The Black Collar Crime Series

It can often seem unsavoury to think of supposedly good, pious men and women of God, being responsible for various serious crimes. We are led to believe by various religious commentators that vicars and priests and pastors are of the strongest possible moral fibre, as after all, their sense of morality is drawn from an unquestionable, objective source (please see here for why the idea of the God of the Bible as a source of morality is dubious at best).

This is why authorities do not seem to be quick to act where religion is concerned. My friend, Bruce Gerencser, has written extensively on Black Collar Crime, and he laments the sad reality that it can take years, even decades, to bring abusive pastors to justice for their crimes. People do not want to believe that the friendly-faced pastor can be a sexual predator, or a spousal abuser, so they will ignore evidence, or explain it away, or go as far as to imply the victim is lying. Indeed, victim-shaming is a popular trick among abusers, whilst society at large is often quick to dismiss victims (especially women, but men too) of sexual crime, with the implication that the victim is an attention seeker, or confused, etc.

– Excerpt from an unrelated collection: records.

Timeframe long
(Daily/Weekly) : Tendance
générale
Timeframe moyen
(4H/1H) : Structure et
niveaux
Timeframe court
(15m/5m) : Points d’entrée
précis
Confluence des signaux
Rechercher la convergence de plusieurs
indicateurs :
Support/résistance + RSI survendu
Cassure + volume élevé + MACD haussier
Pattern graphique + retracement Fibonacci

Some fundamentalists believe Bruce’s Black Collar Crime Series is unfair. After all, Bruce is not writing about the crimes and abuse of atheists, agnostics, or the crimes of followers of other religions. What such fundamentalists forget (or deliberately choose to ignore) is that Bruce’s site is geared towards critiquing the behaviour of Evangelicals. The pastors within the fundamentalist Christian institutions Bruce examines are in positions of trust and authority in society, deeply respected, and granted deep, personal access to people’s lives. The not-infrequent betrayal of that trust, often with devastating outcomes, should be discussed, criticised, and brought to the public domain. The public has every right to be aware of what’s going on. Yes, there should be the presumption of innocence, but as Bruce recently pointed out, the vast majority of allegations against fundamentalist preachers prove to be true.

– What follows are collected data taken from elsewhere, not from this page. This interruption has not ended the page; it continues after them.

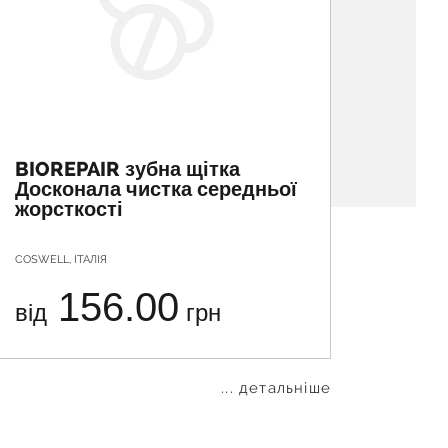
BIOREPAIR зубна щітка
VEGA 
Досконала чистка середньої
елек
жорсткості
COSWELL, ІТАЛІЯ
NINGBO S
156.00
від
грн
від
... детальніше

Some fundamentalists lash out against what they argue are dishonest and misleading victims, and suggest that the legal system is not equipped to judge these supposedly good men and women of God. As Bruce mentions, God has not chosen to directly intervene, and neither has Jesus, what process should we be using to address the allegations? Should we be constantly belittling the victims, and casting doubt upon their memories and honesty? Do the victims not also deserve the benefit of the doubt, or is that a privilege, reserved only for men and women of God?

What these fundamentalists also forget is that whilst victims can sometimes lies, so to can offenders. Many offenders are charismatic, and will manipulate victims into silence, by convincing the victims they will never be believed. Others will threaten and bully victims into silence. The fundamentalists also forget, as mentioned earlier, that the vast majority of cases against pastors end with a conviction, so it is usually the offender that is lying, not the victim.

Sometimes I wonder if reality will ever influence fundamentalists, or if they will forever remain blissfully unaware of the pain and anguish caused by the very people who preach the Word.